TASK TO CARRY OUT:
Write out again, exactly, the lines below starting at the one with "16: (53, 351, 5.04)" and ending at the one with "29: (316, 367, 4.35)".

DATA UNDER STUDY:
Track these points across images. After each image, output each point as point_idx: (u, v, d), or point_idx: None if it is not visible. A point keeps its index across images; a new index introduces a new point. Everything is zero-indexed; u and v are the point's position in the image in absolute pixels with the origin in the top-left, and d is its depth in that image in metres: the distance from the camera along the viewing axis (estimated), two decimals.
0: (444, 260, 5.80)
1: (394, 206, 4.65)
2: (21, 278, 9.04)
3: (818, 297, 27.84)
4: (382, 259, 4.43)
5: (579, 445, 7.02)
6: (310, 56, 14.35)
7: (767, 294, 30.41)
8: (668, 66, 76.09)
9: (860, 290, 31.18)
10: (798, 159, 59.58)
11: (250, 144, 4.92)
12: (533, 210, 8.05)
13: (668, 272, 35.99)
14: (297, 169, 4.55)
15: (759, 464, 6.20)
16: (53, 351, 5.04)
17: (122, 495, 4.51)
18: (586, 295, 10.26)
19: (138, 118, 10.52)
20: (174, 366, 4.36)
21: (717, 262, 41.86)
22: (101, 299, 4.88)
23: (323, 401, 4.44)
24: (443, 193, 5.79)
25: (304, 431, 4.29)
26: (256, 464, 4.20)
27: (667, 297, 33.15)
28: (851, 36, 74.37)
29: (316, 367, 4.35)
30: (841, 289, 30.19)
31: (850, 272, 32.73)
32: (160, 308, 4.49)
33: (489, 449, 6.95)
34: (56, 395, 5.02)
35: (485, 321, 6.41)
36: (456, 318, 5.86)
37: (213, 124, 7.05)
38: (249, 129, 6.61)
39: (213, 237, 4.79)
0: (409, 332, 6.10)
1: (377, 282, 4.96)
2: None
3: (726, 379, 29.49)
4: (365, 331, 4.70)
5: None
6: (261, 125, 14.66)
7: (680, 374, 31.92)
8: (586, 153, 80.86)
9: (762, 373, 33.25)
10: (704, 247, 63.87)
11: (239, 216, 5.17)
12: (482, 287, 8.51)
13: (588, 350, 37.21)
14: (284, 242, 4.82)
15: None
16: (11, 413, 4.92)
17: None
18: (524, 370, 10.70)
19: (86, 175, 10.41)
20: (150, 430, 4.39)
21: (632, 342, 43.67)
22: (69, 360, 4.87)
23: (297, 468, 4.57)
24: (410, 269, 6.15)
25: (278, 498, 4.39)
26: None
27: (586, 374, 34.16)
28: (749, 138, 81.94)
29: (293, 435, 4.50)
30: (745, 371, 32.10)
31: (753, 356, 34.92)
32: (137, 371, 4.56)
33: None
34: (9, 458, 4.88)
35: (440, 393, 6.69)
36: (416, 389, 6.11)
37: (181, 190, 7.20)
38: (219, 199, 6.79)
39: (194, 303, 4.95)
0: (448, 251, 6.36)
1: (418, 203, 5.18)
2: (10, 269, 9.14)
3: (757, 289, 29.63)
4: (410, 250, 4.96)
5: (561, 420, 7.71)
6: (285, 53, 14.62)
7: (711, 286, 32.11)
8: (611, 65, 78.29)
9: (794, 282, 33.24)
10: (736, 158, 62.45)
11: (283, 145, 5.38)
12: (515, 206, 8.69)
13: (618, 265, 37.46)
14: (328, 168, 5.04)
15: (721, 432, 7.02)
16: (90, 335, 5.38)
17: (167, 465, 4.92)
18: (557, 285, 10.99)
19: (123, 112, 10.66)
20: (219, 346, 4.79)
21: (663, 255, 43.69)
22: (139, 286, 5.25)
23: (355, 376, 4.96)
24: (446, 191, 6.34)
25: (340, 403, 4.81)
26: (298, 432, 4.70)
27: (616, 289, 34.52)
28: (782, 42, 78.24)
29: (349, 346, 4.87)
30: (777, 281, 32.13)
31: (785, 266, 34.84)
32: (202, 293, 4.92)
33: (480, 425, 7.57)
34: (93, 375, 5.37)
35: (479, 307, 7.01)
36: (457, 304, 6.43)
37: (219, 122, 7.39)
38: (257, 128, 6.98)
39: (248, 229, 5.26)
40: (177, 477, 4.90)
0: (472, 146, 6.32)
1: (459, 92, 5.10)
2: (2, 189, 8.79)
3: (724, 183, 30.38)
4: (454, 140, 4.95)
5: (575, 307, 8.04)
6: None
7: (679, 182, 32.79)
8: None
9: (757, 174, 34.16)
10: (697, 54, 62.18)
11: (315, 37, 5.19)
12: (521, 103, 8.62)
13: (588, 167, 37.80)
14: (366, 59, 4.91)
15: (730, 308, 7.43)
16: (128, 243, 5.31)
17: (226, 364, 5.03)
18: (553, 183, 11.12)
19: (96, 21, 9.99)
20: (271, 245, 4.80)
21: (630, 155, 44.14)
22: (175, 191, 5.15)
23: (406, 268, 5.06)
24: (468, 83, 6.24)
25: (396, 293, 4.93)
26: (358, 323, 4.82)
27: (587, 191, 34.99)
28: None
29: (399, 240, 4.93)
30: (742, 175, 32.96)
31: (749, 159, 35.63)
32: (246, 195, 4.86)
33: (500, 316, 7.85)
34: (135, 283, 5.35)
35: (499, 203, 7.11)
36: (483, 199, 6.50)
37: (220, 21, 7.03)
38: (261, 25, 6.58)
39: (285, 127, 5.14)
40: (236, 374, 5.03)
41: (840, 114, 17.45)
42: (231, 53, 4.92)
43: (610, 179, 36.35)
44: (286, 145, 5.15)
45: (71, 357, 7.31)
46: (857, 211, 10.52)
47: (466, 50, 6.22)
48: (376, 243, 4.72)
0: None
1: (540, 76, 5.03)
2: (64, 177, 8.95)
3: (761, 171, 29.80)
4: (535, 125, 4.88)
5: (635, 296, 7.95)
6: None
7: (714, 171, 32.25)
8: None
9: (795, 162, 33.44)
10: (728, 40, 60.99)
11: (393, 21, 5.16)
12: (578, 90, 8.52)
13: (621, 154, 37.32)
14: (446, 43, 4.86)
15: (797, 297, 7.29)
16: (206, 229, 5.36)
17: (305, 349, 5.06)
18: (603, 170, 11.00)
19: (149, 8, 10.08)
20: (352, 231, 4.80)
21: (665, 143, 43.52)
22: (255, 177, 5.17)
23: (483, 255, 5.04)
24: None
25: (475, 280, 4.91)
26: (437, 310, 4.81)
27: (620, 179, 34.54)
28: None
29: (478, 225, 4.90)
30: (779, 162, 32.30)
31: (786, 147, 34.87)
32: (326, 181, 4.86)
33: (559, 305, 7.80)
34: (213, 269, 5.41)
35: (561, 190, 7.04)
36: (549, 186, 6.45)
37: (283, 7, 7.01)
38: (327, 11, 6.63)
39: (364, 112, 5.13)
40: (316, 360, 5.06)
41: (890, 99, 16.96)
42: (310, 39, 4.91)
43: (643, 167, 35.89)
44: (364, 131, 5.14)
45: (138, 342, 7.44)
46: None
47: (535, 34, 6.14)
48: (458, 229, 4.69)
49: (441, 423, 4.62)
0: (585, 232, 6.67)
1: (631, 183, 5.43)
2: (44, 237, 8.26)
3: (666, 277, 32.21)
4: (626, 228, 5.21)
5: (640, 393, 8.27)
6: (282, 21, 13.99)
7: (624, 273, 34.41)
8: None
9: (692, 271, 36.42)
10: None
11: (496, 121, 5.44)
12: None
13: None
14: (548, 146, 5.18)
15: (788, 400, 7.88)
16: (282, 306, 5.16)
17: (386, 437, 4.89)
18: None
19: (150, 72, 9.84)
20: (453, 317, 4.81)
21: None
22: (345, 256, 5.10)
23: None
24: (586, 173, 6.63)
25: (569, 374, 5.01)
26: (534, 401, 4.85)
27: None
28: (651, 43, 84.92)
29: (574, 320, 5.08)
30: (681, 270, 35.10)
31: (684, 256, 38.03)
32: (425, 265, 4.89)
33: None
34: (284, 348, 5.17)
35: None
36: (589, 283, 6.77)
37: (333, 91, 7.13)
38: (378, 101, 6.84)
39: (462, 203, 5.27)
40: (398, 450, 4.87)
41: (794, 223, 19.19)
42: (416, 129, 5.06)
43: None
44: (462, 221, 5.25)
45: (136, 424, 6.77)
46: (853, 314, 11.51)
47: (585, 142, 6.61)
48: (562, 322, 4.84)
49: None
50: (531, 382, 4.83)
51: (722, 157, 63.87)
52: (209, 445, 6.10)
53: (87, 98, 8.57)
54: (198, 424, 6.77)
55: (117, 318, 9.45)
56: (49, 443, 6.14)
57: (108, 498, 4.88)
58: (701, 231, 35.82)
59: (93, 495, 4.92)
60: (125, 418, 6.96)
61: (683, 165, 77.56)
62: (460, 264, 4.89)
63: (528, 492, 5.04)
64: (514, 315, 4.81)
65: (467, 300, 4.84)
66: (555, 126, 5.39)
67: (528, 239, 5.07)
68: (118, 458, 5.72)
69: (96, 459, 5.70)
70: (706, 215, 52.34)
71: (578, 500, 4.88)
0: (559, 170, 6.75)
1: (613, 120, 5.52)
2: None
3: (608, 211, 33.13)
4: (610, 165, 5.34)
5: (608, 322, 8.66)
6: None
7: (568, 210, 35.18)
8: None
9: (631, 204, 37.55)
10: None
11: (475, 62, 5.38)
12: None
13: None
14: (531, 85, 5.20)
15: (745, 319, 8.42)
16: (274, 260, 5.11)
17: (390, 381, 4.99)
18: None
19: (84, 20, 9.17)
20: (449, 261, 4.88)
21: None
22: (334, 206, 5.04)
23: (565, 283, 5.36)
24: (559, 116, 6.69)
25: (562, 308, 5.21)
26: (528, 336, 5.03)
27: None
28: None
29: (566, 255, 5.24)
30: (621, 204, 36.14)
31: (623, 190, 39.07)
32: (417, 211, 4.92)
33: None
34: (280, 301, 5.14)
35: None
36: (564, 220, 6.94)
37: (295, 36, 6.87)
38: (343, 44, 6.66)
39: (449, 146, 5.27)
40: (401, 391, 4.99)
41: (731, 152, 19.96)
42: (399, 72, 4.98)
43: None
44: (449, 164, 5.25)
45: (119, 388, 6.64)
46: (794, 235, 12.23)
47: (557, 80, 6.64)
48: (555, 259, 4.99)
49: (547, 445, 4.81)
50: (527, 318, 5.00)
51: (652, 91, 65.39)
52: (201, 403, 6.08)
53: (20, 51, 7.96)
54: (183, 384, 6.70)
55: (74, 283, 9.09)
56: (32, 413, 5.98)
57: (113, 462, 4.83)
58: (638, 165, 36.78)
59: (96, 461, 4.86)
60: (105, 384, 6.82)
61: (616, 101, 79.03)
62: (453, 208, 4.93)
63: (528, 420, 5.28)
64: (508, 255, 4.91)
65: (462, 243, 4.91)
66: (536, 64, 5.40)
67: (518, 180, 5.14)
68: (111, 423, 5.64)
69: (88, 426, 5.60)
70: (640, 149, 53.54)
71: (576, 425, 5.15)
* * *
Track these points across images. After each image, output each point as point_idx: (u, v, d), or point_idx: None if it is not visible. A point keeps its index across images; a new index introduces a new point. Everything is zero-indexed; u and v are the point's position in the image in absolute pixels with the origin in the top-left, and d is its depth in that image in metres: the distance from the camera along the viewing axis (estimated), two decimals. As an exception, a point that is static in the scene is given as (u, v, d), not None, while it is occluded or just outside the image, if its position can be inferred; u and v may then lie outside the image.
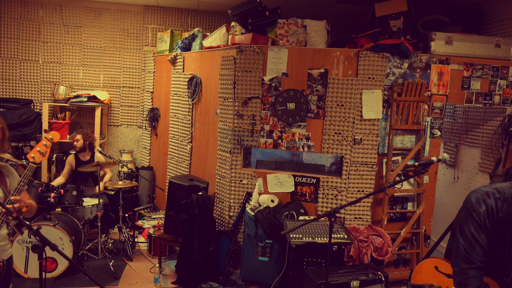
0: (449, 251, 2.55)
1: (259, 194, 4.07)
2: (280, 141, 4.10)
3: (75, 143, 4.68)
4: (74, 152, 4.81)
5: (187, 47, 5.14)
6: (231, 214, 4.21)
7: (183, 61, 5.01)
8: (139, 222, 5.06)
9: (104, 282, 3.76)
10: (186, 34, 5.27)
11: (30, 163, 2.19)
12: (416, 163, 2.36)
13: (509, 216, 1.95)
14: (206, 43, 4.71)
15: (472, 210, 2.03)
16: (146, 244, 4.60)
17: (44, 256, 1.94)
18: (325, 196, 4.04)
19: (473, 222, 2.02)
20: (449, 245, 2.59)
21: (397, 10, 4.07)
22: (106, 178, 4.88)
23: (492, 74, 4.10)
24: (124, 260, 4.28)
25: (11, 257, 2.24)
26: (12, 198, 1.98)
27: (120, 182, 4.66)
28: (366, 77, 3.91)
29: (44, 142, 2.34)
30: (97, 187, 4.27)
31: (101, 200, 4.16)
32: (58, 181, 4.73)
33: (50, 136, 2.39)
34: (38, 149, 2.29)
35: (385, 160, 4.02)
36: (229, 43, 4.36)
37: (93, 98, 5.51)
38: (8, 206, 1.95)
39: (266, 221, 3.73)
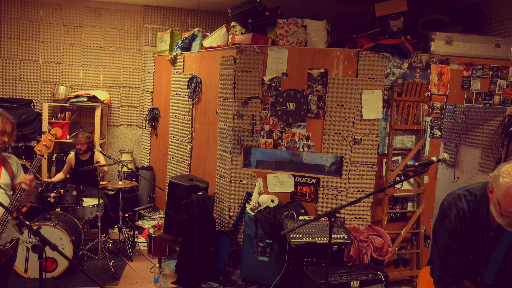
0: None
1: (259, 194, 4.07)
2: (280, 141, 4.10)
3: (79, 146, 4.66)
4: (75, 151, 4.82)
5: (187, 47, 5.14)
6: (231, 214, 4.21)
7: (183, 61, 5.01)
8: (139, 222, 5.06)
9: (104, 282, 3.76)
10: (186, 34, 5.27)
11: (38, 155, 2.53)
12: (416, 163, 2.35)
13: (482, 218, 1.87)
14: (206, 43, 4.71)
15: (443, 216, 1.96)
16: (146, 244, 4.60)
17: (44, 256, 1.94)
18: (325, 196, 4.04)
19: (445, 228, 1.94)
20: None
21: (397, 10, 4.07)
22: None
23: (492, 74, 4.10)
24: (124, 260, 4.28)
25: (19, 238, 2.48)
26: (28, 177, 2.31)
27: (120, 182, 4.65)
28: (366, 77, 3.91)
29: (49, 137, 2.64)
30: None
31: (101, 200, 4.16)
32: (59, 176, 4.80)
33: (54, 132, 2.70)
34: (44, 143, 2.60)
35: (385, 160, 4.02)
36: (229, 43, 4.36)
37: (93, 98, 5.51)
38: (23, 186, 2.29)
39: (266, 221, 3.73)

REPLY TO THE EXERCISE:
16: (53, 351, 5.04)
17: (122, 495, 4.51)
18: (586, 295, 10.26)
19: (138, 118, 10.52)
20: (174, 366, 4.36)
21: (717, 262, 41.86)
22: (101, 299, 4.88)
23: (323, 401, 4.44)
24: (443, 193, 5.79)
25: (304, 431, 4.29)
26: (256, 464, 4.20)
27: (667, 297, 33.15)
28: (851, 36, 74.37)
29: (316, 367, 4.35)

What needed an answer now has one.